CONSIGNE = Recopiez fidèlement le passage du texte fourni situé entre « 959 : mardi » et « sur les fesses. », ces deux extraits compris.

959 : mardi 14 août 2012


Ce matin là, comme il pleuvait interminablement, pour toujours, l'aînée a décidé qu'ils joueraient au théâtre, a distribué des rôles malgré controverses chougnardes ou doucereuses, a décidé d'une histoire qu'ils ont détruite en improvisant, et ils se sont merveilleusement disputés et amusés, sauf Pierre qui leur a dit que c'était idiot et qui est allé retrouver ses amis pour faire un concours de saut en longueur avec dérapage dans la boue de la rive près du ruisseau, et fastueuses réceptions sur les fesses.

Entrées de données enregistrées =
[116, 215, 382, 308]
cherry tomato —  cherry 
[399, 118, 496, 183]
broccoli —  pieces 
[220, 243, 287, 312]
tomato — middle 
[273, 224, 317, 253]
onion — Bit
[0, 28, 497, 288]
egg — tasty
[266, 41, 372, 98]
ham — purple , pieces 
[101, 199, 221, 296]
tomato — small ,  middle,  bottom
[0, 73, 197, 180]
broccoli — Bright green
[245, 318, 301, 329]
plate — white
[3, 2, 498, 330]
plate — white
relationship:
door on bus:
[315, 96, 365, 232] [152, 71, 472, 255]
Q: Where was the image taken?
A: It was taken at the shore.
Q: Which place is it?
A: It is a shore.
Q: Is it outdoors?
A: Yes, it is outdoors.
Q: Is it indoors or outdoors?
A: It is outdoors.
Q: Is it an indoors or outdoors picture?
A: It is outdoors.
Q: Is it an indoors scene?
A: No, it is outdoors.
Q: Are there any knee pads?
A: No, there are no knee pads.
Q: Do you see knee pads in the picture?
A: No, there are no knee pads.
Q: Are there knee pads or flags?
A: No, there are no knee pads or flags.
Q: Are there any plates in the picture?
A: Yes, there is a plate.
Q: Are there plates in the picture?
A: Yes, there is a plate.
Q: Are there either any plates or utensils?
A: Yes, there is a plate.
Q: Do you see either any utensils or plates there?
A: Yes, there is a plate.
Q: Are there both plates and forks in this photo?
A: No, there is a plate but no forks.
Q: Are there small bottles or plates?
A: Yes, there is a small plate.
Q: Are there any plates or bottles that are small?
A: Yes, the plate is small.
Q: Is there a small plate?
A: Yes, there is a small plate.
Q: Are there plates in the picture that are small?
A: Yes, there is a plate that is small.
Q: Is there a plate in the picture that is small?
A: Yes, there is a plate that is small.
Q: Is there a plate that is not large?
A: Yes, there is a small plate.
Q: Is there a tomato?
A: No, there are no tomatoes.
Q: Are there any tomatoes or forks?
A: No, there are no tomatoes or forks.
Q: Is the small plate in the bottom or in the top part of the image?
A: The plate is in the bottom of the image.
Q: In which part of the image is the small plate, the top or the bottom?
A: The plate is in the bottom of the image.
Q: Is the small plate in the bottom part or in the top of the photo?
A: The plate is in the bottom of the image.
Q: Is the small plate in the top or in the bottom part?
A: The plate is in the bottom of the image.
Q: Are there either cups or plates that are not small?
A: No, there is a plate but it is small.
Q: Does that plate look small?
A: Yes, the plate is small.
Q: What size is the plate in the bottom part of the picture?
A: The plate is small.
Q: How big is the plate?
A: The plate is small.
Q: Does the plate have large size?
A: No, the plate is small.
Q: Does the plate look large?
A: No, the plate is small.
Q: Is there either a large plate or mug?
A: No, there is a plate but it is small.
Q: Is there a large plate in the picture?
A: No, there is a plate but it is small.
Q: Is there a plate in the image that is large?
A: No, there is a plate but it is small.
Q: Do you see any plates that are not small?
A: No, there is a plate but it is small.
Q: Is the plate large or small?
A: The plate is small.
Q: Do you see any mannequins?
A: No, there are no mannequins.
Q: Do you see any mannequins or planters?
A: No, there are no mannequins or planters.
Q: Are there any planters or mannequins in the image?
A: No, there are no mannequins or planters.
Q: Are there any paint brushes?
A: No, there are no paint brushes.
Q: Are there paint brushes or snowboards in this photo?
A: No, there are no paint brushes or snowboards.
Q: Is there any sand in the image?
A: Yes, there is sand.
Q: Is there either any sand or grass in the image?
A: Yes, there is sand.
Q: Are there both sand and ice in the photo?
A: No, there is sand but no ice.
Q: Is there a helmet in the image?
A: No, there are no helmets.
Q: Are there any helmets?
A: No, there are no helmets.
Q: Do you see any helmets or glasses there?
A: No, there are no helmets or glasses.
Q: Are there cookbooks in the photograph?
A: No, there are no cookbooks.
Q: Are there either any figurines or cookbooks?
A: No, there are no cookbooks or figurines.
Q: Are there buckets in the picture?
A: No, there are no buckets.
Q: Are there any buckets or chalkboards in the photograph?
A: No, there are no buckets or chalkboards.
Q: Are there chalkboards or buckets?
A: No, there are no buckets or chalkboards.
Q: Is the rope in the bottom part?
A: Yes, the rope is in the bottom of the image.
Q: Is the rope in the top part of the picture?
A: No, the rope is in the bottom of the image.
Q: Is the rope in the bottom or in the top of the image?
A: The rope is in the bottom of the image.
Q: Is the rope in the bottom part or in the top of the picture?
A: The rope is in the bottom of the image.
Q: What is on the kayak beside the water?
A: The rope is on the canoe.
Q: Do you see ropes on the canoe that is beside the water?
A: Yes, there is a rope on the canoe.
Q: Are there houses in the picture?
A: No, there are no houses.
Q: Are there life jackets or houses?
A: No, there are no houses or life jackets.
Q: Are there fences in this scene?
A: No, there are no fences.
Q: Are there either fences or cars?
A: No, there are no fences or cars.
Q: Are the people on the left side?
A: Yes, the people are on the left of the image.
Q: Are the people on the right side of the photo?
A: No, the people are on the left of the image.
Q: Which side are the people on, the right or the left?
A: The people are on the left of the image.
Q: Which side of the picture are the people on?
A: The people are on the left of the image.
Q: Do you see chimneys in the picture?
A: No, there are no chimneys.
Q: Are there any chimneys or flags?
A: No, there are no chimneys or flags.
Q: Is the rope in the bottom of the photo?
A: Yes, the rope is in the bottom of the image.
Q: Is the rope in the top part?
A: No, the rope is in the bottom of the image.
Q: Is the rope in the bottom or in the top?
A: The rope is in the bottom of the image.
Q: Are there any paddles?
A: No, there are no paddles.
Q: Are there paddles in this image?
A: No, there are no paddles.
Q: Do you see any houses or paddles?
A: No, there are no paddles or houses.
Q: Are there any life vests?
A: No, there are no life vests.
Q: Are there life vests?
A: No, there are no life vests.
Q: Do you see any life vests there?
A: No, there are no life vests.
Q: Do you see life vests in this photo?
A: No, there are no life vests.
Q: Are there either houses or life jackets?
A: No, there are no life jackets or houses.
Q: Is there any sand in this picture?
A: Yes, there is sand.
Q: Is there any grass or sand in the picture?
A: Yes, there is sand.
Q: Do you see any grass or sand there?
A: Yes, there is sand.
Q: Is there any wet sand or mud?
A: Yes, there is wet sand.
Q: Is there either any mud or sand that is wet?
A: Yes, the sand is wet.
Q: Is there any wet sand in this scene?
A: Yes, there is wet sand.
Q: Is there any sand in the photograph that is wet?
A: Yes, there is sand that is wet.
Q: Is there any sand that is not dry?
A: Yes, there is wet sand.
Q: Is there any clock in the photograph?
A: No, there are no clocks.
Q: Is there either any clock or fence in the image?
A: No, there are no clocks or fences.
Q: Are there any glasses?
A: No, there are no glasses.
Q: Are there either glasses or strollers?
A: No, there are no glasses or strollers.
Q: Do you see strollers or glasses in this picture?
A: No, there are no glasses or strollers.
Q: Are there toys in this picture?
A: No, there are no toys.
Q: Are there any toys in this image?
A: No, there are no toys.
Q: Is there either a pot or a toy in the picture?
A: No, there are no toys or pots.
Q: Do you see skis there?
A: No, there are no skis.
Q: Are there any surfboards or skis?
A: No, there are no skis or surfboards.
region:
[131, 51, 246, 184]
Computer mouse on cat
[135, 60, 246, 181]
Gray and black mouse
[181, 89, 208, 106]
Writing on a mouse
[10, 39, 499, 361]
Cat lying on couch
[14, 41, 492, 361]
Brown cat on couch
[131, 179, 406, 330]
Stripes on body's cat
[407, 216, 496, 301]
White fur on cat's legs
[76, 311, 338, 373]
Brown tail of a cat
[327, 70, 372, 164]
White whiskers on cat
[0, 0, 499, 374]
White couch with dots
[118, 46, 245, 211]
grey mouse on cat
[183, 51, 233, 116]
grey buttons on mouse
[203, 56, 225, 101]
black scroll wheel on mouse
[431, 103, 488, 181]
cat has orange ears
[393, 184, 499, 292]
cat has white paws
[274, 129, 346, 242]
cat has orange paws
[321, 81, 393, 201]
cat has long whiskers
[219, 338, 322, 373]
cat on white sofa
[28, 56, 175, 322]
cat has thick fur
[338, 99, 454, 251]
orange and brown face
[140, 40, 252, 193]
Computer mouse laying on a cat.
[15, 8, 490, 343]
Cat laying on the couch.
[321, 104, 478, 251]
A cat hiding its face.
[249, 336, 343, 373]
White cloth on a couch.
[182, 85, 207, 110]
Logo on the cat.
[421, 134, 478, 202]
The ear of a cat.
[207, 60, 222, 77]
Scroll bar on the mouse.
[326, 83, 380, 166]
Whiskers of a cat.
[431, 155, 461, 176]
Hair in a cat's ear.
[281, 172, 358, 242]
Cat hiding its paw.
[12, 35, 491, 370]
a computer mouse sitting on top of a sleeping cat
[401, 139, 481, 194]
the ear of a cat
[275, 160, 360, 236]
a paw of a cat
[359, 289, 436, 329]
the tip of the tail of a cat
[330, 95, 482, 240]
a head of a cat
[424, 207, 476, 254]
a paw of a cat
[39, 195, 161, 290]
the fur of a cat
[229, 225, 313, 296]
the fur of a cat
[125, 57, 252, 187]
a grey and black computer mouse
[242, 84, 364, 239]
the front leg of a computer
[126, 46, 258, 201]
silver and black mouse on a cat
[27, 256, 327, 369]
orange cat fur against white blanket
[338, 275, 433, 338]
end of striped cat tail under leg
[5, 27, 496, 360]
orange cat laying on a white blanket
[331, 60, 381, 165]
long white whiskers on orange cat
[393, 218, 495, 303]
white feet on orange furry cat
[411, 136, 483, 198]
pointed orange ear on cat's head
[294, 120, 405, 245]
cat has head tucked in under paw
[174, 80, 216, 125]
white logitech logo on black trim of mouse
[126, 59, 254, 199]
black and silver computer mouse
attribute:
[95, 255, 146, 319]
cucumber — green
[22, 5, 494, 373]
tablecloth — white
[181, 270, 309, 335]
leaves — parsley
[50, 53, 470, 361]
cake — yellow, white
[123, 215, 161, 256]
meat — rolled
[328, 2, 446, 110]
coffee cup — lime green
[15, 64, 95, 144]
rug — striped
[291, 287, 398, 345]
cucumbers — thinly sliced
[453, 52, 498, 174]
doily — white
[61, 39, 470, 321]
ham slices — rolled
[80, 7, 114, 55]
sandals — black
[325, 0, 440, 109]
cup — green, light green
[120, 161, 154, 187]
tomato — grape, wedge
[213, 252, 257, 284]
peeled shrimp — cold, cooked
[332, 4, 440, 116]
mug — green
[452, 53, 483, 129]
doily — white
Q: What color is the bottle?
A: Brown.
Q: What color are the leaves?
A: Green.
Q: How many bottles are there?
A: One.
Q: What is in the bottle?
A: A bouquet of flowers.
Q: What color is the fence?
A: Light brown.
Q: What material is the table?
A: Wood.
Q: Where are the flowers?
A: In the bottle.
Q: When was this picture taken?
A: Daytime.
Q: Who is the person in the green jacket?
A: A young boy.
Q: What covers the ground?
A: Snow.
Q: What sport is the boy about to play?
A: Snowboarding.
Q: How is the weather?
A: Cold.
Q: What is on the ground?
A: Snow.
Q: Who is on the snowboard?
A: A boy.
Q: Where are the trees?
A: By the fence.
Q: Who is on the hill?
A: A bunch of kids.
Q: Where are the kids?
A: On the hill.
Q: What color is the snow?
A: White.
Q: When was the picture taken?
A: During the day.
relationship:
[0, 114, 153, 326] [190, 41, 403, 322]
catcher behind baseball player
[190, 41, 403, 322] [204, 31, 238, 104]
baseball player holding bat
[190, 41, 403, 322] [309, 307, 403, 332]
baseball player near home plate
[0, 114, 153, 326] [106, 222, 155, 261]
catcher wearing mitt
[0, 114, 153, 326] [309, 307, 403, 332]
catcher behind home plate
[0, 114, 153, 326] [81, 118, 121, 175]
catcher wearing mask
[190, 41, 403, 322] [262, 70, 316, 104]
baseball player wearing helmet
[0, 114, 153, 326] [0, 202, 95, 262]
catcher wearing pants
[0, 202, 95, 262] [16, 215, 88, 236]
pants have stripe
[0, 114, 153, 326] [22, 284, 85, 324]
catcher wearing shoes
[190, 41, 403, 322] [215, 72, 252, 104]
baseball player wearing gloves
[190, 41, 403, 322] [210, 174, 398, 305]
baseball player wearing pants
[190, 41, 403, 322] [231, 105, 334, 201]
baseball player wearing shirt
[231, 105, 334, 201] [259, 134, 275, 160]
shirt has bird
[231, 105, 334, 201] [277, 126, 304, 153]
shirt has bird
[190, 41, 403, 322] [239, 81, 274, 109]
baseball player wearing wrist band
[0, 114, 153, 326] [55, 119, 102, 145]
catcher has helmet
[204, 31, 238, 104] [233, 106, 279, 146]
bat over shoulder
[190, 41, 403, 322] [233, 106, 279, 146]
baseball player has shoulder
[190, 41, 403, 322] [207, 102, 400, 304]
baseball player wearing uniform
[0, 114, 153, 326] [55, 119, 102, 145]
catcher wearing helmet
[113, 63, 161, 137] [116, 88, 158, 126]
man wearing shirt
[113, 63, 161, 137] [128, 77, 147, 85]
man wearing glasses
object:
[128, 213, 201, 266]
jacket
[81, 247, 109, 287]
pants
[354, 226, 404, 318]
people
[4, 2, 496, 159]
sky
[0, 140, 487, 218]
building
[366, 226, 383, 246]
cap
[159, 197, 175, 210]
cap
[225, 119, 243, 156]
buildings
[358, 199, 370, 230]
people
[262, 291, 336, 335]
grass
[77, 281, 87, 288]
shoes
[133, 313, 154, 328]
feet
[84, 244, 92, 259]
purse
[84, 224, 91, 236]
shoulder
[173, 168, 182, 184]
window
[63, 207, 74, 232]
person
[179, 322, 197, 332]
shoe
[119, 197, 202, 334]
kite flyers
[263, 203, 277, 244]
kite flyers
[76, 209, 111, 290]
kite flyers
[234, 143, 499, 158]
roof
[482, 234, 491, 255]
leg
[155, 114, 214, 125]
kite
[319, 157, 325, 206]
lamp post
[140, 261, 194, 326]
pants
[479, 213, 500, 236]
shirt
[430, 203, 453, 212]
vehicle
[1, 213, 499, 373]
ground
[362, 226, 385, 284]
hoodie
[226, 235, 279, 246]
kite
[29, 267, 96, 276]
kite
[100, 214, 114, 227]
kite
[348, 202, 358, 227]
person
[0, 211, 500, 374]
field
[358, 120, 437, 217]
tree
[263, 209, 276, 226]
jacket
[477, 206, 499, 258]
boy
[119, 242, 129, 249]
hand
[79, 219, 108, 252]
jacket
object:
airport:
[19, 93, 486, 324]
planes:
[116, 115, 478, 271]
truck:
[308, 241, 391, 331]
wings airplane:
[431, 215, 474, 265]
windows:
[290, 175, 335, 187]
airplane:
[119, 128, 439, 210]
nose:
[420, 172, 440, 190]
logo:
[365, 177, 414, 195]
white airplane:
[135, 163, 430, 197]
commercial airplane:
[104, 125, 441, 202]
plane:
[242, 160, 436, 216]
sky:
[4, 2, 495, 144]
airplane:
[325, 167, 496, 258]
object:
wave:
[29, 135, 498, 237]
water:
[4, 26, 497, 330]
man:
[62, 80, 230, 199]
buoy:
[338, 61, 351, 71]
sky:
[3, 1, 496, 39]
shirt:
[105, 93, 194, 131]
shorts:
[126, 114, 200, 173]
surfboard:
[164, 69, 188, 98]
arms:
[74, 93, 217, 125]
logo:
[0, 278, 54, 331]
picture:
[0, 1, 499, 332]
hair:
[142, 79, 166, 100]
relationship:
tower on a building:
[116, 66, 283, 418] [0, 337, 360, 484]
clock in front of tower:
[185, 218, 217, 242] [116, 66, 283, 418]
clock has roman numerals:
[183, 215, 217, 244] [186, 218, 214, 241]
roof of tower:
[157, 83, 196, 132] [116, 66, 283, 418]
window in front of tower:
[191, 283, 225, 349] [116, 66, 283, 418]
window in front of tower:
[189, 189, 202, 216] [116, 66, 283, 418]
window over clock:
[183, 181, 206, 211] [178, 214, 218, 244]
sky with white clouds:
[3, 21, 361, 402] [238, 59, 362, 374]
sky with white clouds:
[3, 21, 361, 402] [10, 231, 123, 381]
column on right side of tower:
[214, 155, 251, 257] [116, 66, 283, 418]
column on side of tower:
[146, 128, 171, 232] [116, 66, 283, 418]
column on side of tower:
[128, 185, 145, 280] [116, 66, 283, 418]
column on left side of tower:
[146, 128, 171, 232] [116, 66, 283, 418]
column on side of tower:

CORRIGÉ =
959 : mardi 14 août 2012


Ce matin là, comme il pleuvait interminablement, pour toujours, l'aînée a décidé qu'ils joueraient au théâtre, a distribué des rôles malgré controverses chougnardes ou doucereuses, a décidé d'une histoire qu'ils ont détruite en improvisant, et ils se sont merveilleusement disputés et amusés, sauf Pierre qui leur a dit que c'était idiot et qui est allé retrouver ses amis pour faire un concours de saut en longueur avec dérapage dans la boue de la rive près du ruisseau, et fastueuses réceptions sur les fesses.